> _Tasks to complete_:
**A)** According to the hurricane season announcement, what chance of an above-normal season do forecasters predict?
**B)** From the hurricane season announcement, reproduce word for word everything from "ATLANTA- Georgia Power" down to "during a storm?".

ATLANTA- Georgia Power is encouraging its 2.6 million customers to prepare for an expected active Atlantic hurricane season. Forecasters predict a 60% chance of an above-normal season, as the official start of hurricane season begins today, June 1.
Georgia Power reminds customers to keep safety first during hurricane season, and take time now to ready themselves, their families and their homes. The company has launched a new video series answering some of the questions most often asked by our customers.
- What causes outages during a storm?
- What happens after a storm?
- When will my lights be back on?
- How do you get the lights back on?
- What about my food?
Georgia Power also offers tips for preparedness year-round:
- Build an emergency kit – Gather supplies that will last for several days for everyone living in your home. Don’t forget to consider the unique needs each person or pet may have in case you have to evacuate quickly. Check out Georgia Power’s video about the supplies to collect to build and maintain a robust emergency kit.
- Have an emergency plan – Talk to your friends and family about how you will communicate in an emergency.
- Understand your risks – Learn more about threats from potential emergencies around your home and business, such as flooding potential, dangerous trees and likelihood of blocked evacuation routes, and plan appropriate responses to them.

> _Source records_:
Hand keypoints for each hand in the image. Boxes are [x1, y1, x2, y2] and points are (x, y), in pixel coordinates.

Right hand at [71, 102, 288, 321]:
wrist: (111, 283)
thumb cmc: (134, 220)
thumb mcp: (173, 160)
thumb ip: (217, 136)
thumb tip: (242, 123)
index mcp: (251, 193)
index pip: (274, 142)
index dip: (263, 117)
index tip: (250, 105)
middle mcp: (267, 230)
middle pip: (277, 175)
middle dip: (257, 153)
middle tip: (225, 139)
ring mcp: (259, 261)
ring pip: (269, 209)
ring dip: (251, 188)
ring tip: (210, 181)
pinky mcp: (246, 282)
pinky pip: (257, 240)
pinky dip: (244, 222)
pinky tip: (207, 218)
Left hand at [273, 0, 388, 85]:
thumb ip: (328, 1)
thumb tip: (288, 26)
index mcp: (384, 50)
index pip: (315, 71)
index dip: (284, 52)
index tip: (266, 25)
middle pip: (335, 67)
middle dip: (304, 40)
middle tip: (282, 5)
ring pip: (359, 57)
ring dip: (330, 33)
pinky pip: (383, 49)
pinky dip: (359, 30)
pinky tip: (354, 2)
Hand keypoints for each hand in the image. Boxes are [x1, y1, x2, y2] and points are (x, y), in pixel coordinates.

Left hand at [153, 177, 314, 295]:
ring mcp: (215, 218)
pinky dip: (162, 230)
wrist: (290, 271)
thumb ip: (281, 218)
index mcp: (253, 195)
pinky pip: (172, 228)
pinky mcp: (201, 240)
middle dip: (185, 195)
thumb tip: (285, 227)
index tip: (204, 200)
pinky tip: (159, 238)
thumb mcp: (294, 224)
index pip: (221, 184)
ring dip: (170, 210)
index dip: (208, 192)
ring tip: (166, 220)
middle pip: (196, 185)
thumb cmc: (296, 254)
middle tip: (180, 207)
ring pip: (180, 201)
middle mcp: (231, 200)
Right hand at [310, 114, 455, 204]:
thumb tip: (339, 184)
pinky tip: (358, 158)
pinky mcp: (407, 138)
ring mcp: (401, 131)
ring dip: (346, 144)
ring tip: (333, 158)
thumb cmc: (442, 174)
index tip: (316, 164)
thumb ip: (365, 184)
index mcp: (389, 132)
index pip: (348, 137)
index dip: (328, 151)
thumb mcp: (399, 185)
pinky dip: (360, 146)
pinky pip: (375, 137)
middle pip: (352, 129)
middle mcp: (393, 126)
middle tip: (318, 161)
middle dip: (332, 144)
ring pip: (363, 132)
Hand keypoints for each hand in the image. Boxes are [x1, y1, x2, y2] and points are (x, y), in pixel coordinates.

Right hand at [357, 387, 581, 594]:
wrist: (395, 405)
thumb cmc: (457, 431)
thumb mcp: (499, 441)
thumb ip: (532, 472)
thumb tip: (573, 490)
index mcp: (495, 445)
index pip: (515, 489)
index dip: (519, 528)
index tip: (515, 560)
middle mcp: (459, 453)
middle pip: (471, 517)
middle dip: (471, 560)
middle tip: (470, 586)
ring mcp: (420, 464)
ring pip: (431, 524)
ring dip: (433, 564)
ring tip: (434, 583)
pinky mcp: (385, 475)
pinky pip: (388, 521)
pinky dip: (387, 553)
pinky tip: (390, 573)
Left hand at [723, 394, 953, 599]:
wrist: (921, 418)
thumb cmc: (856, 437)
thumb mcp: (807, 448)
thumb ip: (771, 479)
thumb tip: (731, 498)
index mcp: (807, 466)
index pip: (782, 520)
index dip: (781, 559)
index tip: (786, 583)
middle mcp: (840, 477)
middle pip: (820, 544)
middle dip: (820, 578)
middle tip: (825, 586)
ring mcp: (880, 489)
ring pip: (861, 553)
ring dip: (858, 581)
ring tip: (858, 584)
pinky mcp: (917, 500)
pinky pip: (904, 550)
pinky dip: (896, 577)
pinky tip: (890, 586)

> _Responses by task_:
**A)** A 60% chance.

**B)**
ATLANTA- Georgia Power is encouraging its 2.6 million customers to prepare for an expected active Atlantic hurricane season. Forecasters predict a 60% chance of an above-normal season, as the official start of hurricane season begins today, June 1.
Georgia Power reminds customers to keep safety first during hurricane season, and take time now to ready themselves, their families and their homes. The company has launched a new video series answering some of the questions most often asked by our customers.
- What causes outages during a storm?